One week during this period he invited me to attend a Narcotics Anonymous meeting with him.  I had given him rides to the meetings in the past but had never gone in.  I hesitated a second then agreed to go in with him.  I was thinking it would be a good sign of support from me to him if I were to do this.  It felt right.

We walked up some stairs to a second story room.  there were about ten to twelve people there starting to sit down around the big table.  My friend and I sat down and he introduced me to a couple of his friends that were there.  When the leader stood up to talk and to begin the meeting the room got respectively quiet.

I looked around the table and saw people of both sexes, all ages, and all forms of dress.  They all seemed different from each other until they started telling their stories.  They would explain how they got into this mess, how they had been doing and how long they had been straight without using.  Sometimes they would admit to relapsing over the past week and the group would offer unqualified support for them in the coming weeks.  One after another the stories came out and they all had a similar ring to them.  Something had happened, they had been offered and tempted and then partook and found that their will was not strong enough to walk away from it.  Their lives seemed to be filled with so much confusion and pain that the drugs helped them escape from it all and make them feel that they were in control of something.  Everyone of them though admitted that deep down they knew the drug was in control not them.
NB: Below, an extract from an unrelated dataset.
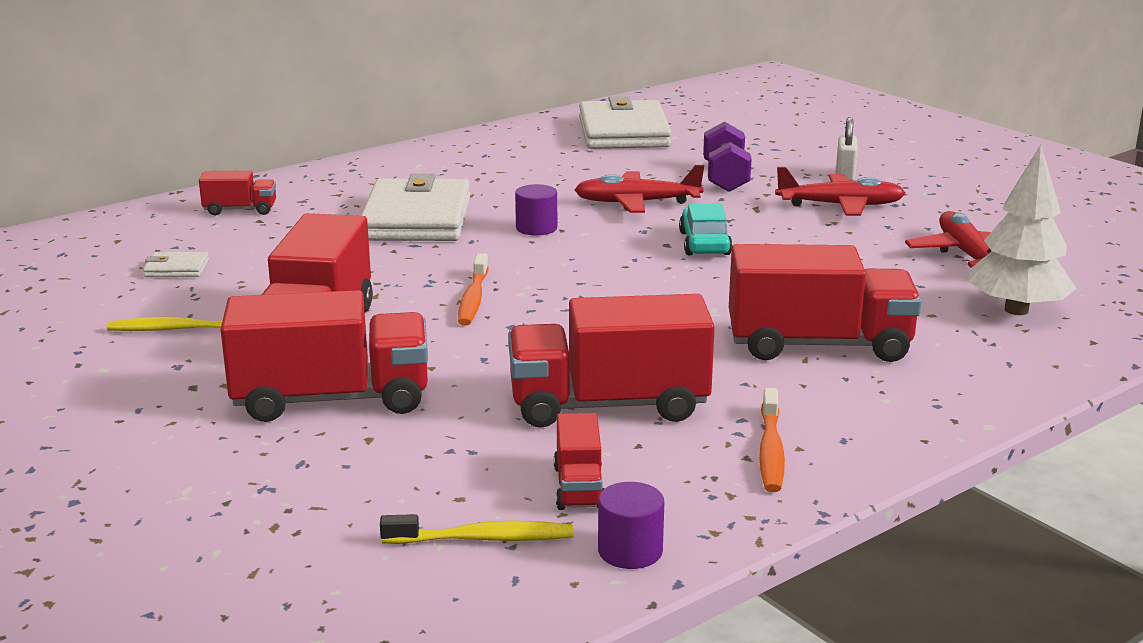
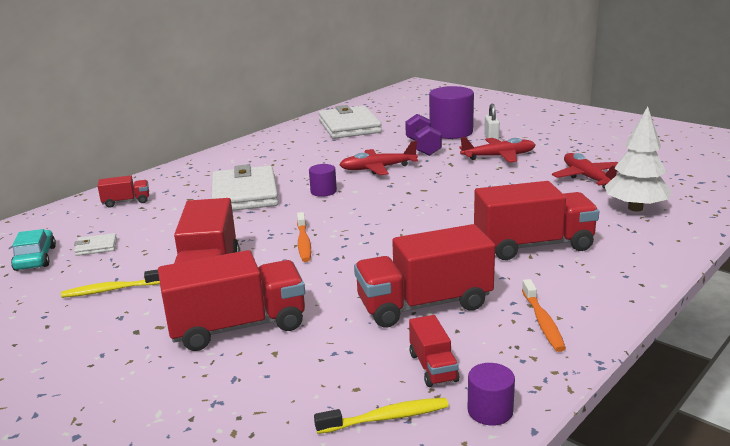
camera: 10 degrees left, 0 degrees up
(704, 243) = (431, 189): turquoise car -> turquoise car (35, 258)
(784, 158) = (451, 132): none -> purple cylinder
Then it came my friend's turn.  He announced that he had been ninety days clean and everyone around the table applauded him.  I had no idea that he was going to make this announcement that night and I was proud of him.  I joined the group applause.  He then told his story including how difficult it had been over the past three months but he was feeling better about himself by the day.  The leader then gave him a colored key chain indicating ninety days of freedom.  He held onto that key chain tightly and ran his fingers over it.  I think it was a milestone he wasn't sure he would ever meet.

Then it got quiet and I looked to the person on the other side of me only to be met by their eyes. I then noticed that everyone at the table, including my friend and the leader were looking at me to hear my story.  In my mind I wanted to say "Hi my name is Bill (HI BILL) and I have been clean for forty seven years". and then listen to the applause and take a key chain of my own.  I could probably get seven or eight key chains for that but I realized that this was a serious group and it was important to them.  I was not about to make light of what they were going through or what they had accomplished.  I simply told them who I was and that my reason for being there was to offer support to my friend who was sitting next to me.
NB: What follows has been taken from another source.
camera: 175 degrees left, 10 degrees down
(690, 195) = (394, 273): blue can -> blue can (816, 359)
The leader looked at me a second and then thanked me for coming out.  Support is a very important thing for drug users and abusers.  He said my friend was lucky to have support like this and that it was a good thing I was there.
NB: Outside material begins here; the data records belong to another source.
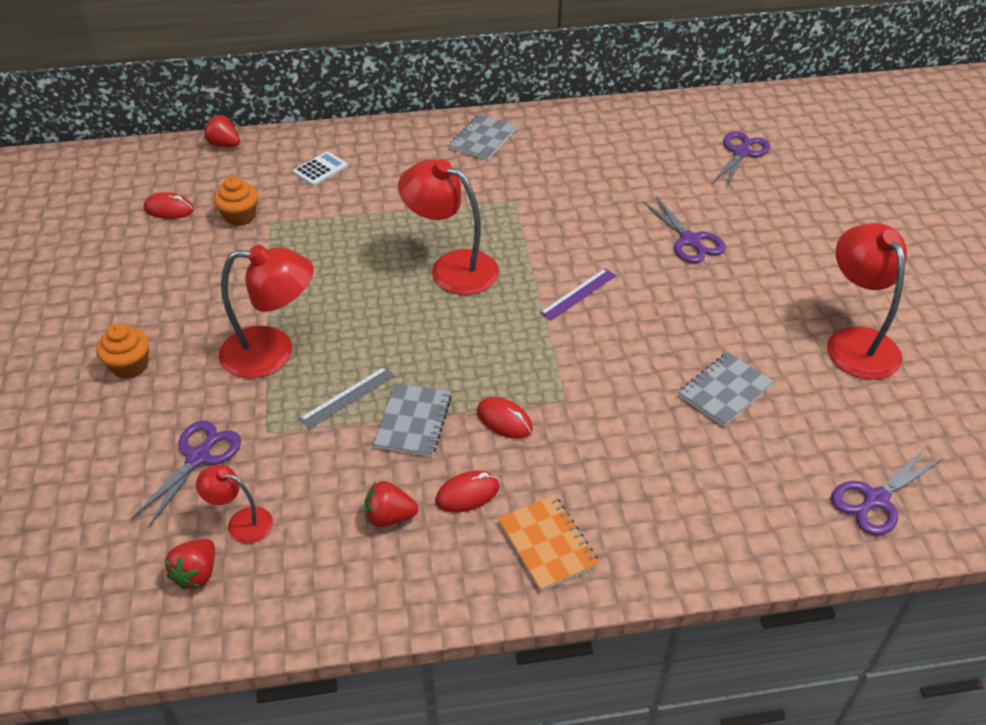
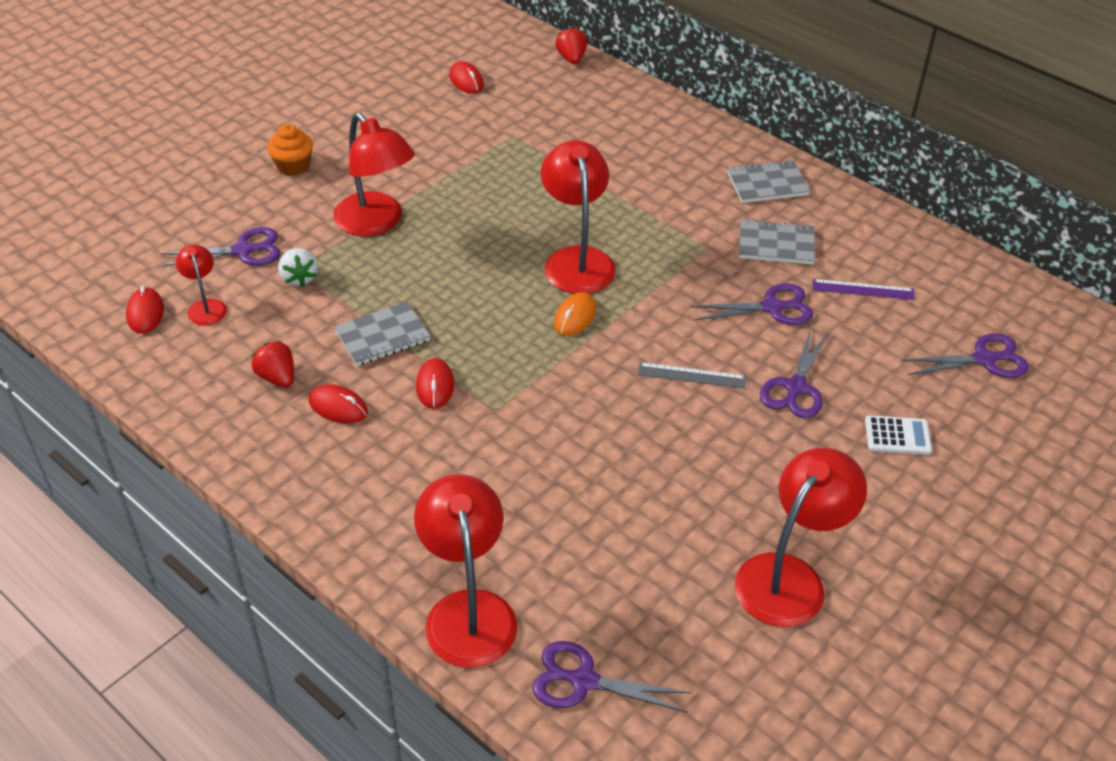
camera: 50 degrees right, 0 degrees up
(197, 574) = (145, 313): red strawberry -> red mouse
(240, 216) = (500, 117): orange cupcake -> none
(281, 437) = (299, 278): none -> white strawberry
(320, 169) = (606, 122): white calculator -> white calculator (897, 436)
(347, 397) = (372, 287): grey ruler -> grey ruler (691, 375)
(511, 302) = (575, 317): none -> orange mouse
(547, 544) = (330, 480): orange notebook -> none
(578, 294) = (633, 351): purple ruler -> purple ruler (863, 289)
(605, 207) = (772, 308): none -> purple scissors
(725, 391) = (614, 508): grey notebook -> grey notebook (776, 245)
(761, 530) = (468, 611): none -> red lamp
I felt very small all of a sudden.  All of these people sitting around that table in a fight every single day for their lives and their sanity and I was just there to listen and to let my friend know that I was proud of him for getting as far as he had in this process.  My friend really appreciated me attending the meeting that night.

After my experience with Narcotics Anonymous, I sincerely encourage you to attend a meeting of Narcotics Anonymous or Alcoholics Anonymous .with a friend you know is having to fight everyday against substance abuse.  I think it is a way of telling them that you are not alone in this.  You give them a feeling of support that is all so important in recovering from substance abuse.  If you know someone who does suffer from abuse, probably one of the best ways you can help them is to support them and to let them know you do support them not only by words, but by actions.